------ Metin alıntısı
Yeni medya ifadesinin, içeriklerle farkı cihazlara erişebilmesi ve farklı biçimlerle tüketilmesi, onu web 2.0’ı kapsamak dışında sınırlarını daha da genişletmesine olanak sağlamıştır. Yeni medya kavramı tek tip bir olguyu, cihazı yâda teknolojiyi ifade etmez. Bu nedenle yeni medya için tek bir tanımla ifade etmek mümkün değildir. Yeni medya için olanaklı olan tanım, var olan medya biçimleri ve yeni teknolojik olanaklar arasında olan etkileşim zinciridir.

Yeni medyada dikkat edilmesi gereken bir diğer konu da, yeni medyanın farklı duruşunun ve bağımsızlığının basılı yayıncılıkla sınırlı kalmayan medya aktörleri tarafından etkilenmesidir. Günümüzde birçok ana akım medya kuruluşu yeni medyada da faaliyet göstermektedir. Bu durum ana akım medya kuruluşunun sitelerinde yer alan haberlerin sosyal paylaşım sitelerinde paylaşılmasıyla gerçeklemesidir.

(6)

Bir kez dolaşıma sokulan içerikler farklı platformlarda da paylaşılarak ve kullanıcı yorumu alarak daha da detaylanır.

Sıradan bireyler tarafından farkında olmadan nefret söylemi ile ilgili haberlerin üretilmesi ve paylaşılması yeni medya ortamı için en tehlikeli husustur. Kullanıcılar toplumsal yaşamlarında olduğu gibi sosyal paylaşım sitelerinde de kendileri gibi düşünen insanlarla bir olup diğerlerini ötekileştirmektedirler.

Böylelikle yeni medyada nefret söylemi içerikli paylaşımlar daha kolay yayılmaktadır. Bu durum bir süre sonra içselleşip normal görülmeye başlar.

Tüm bunların aksine sosyal paylaşım ağlarında dolaşan nefret söylemi içerikli paylaşımların sitelerden kaldırılma yöntemi de vardır. Bunu sitenin kendisi değil, kullanıcıların paylaşımları beğenmeyip, “Şikâyet et-kaldırt” yöntemi ile yapılabilmektedir. Fakat paylaşımın kaldırılması için belirli bir kişi sayısına ulaşılması gerekmektedir. Aksi takdirde paylaşım kullanıcılara ulaşmaya devam eder. Bu yeni medya ortamında nefret söylemi ile mücadele için ortaya çıkmış bir yöntemdir (Binark ve Bayraktutan, 2013:

85).
------------
------ Alıntı veriler
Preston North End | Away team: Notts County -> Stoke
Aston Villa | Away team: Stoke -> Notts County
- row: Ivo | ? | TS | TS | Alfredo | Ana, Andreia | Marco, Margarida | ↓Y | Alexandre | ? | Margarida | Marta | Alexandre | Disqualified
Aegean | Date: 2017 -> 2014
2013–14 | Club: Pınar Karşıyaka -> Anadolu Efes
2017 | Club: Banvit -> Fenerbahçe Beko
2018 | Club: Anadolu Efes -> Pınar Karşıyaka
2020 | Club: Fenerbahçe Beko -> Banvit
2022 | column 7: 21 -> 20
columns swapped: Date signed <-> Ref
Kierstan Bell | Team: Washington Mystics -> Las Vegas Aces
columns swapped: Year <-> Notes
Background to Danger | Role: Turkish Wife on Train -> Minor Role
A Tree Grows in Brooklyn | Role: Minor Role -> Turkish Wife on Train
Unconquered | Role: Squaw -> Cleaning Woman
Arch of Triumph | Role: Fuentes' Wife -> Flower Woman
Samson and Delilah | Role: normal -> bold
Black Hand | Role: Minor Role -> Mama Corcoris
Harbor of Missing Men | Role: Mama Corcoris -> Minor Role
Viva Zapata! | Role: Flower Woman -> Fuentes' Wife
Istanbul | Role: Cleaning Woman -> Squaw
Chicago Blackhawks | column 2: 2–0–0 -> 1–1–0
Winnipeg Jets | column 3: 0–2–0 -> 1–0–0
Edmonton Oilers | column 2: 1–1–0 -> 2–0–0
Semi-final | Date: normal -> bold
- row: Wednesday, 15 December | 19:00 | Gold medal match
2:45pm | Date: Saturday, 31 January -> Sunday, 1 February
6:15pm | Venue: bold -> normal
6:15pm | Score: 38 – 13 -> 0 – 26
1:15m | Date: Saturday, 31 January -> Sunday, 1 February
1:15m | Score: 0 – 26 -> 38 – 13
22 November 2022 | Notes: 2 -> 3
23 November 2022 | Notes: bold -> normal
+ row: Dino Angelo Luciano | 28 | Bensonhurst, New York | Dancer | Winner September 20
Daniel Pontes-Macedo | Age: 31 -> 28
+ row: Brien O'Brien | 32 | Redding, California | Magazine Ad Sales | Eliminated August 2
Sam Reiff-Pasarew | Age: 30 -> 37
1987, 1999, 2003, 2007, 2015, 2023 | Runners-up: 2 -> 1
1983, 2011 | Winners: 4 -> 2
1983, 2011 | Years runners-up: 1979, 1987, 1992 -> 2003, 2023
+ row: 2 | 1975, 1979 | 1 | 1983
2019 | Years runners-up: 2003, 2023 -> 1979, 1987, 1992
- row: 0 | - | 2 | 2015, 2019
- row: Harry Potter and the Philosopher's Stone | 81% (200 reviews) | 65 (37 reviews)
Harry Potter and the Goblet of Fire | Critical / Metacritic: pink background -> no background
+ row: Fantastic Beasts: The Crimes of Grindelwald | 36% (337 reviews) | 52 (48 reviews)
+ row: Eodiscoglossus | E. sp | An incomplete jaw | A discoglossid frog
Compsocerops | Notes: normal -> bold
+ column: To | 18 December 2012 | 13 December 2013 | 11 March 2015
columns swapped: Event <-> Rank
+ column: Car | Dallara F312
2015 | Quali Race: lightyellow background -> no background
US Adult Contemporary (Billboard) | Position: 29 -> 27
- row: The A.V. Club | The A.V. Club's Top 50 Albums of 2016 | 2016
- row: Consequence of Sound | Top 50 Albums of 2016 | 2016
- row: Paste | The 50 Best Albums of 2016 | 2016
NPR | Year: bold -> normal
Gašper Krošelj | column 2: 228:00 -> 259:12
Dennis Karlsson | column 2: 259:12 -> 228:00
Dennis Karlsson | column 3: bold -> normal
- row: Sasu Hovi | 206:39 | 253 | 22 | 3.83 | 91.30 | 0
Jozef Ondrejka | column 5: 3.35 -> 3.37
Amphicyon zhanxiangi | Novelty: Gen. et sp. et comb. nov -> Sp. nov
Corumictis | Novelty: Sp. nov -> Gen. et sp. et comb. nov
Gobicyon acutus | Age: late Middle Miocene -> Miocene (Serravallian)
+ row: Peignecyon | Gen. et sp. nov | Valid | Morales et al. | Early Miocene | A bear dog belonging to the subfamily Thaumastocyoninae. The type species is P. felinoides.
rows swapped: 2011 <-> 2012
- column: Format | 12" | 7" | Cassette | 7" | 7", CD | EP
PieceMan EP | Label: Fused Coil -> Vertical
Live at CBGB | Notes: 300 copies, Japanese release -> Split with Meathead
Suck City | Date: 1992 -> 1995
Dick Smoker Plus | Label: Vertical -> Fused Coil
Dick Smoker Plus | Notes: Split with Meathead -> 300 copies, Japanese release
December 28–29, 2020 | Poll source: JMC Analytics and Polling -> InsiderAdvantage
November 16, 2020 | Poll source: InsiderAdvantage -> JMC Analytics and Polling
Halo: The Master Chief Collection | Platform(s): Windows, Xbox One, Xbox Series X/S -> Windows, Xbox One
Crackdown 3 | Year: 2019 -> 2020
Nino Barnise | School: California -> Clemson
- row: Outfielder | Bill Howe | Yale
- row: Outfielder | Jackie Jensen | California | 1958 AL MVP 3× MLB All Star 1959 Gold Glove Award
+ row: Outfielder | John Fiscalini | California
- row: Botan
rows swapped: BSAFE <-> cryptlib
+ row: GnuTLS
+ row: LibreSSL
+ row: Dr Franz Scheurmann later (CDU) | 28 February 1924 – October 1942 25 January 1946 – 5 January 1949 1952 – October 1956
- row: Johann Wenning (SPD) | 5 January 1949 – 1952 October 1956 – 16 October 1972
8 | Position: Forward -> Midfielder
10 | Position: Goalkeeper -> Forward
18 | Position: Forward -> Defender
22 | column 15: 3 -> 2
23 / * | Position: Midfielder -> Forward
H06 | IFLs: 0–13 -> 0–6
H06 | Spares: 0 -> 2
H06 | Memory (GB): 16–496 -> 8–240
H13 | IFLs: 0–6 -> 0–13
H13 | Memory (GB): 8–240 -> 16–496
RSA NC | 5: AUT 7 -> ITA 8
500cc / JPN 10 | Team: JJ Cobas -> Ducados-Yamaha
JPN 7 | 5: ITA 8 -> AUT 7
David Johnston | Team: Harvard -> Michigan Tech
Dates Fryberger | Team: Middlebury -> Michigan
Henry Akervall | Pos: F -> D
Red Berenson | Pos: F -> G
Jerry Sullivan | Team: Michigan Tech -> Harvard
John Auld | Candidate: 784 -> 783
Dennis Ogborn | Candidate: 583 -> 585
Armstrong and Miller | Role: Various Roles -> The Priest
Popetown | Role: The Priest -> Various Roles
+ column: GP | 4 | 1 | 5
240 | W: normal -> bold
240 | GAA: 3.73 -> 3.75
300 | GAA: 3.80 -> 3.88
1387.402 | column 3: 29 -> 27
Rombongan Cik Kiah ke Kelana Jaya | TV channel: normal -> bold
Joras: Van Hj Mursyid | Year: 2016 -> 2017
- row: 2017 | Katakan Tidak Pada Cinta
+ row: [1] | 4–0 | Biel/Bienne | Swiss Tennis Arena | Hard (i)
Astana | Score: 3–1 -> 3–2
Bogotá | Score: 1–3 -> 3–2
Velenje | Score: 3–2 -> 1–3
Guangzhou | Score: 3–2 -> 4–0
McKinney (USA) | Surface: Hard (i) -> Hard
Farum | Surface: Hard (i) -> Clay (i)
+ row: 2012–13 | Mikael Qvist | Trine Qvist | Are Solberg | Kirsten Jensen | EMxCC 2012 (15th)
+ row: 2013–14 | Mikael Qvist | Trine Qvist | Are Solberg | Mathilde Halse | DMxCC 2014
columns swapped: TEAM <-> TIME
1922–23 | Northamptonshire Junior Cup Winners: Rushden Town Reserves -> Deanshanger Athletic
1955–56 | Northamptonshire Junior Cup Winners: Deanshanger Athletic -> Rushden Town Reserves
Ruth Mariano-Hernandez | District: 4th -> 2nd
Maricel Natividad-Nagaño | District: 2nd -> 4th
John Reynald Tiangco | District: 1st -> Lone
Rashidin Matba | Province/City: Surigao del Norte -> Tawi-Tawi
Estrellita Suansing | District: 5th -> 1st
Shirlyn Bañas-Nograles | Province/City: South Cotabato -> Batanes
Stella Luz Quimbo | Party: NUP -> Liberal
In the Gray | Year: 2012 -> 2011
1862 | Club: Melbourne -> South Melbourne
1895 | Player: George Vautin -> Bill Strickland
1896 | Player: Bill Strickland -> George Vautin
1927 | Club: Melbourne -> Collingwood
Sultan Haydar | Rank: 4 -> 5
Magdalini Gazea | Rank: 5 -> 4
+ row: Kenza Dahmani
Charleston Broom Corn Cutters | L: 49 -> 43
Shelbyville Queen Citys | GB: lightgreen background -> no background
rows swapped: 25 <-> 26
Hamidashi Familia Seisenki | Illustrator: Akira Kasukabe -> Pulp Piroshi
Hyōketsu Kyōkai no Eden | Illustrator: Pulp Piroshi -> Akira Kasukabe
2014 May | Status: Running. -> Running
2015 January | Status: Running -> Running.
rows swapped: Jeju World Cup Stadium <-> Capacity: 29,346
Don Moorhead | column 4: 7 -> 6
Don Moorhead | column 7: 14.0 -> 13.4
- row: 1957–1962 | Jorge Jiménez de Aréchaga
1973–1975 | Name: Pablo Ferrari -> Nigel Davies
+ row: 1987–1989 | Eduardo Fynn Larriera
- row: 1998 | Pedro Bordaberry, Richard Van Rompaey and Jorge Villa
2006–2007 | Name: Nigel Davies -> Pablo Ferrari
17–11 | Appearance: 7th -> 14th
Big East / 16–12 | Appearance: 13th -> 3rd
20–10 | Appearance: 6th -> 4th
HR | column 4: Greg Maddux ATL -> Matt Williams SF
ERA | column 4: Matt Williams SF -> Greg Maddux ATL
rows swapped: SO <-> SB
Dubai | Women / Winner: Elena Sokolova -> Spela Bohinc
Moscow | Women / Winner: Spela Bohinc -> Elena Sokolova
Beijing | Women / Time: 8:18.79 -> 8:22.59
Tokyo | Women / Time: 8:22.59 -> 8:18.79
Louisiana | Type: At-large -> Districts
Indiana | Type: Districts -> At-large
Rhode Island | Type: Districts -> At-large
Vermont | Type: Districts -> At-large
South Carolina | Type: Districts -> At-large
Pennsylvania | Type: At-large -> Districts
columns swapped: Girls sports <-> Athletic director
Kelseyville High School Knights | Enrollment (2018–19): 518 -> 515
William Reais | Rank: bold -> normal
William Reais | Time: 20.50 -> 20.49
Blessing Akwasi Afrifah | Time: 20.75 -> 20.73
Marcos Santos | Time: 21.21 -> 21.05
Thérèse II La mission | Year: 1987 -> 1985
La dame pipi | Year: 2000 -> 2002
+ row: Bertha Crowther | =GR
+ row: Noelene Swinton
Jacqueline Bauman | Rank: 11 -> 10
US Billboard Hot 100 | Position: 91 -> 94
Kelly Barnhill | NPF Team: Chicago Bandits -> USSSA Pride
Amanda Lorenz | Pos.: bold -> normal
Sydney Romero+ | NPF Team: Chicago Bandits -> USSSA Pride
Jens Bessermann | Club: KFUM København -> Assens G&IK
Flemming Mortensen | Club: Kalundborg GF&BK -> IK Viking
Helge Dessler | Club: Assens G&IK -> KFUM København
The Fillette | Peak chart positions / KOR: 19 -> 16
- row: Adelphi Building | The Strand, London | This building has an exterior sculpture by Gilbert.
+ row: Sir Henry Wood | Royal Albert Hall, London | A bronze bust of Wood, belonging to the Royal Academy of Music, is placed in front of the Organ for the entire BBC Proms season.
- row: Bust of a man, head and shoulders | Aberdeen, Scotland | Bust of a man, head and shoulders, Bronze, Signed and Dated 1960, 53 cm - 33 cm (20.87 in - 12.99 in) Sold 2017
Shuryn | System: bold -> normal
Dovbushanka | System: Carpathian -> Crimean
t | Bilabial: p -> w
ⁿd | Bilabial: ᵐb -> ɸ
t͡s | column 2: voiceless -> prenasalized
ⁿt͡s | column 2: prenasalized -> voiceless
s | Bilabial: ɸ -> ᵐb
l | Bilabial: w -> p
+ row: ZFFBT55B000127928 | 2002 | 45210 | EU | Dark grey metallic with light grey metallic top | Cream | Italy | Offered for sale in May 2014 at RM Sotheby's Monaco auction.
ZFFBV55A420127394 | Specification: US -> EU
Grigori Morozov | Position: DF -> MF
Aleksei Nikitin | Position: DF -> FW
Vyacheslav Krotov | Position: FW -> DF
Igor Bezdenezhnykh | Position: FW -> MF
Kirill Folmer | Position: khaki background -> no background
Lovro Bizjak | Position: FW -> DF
------------
_Kısa görev A_
Yeni medya metninde "Yeni medya ifadesinin, içeriklerle" ifadesinden "olan etkileşim zinciridir." ifadesine kadar uzanan bölümü aynen yazıya geçirin.
_Kısa görev B_
Yeni medya metnine göre, nefret söylemi içerikli bir paylaşımın kaldırılması için neye ulaşılması gerekir?
Bu verilere ihtiyaç yoktur.

_Yazılı yanıt A_
Yeni medya ifadesinin, içeriklerle farkı cihazlara erişebilmesi ve farklı biçimlerle tüketilmesi, onu web 2.0’ı kapsamak dışında sınırlarını daha da genişletmesine olanak sağlamıştır. Yeni medya kavramı tek tip bir olguyu, cihazı yâda teknolojiyi ifade etmez. Bu nedenle yeni medya için tek bir tanımla ifade etmek mümkün değildir. Yeni medya için olanaklı olan tanım, var olan medya biçimleri ve yeni teknolojik olanaklar arasında olan etkileşim zinciridir.

_Yazılı yanıt B_
Belirli bir kişi sayısına ulaşılması gerekir.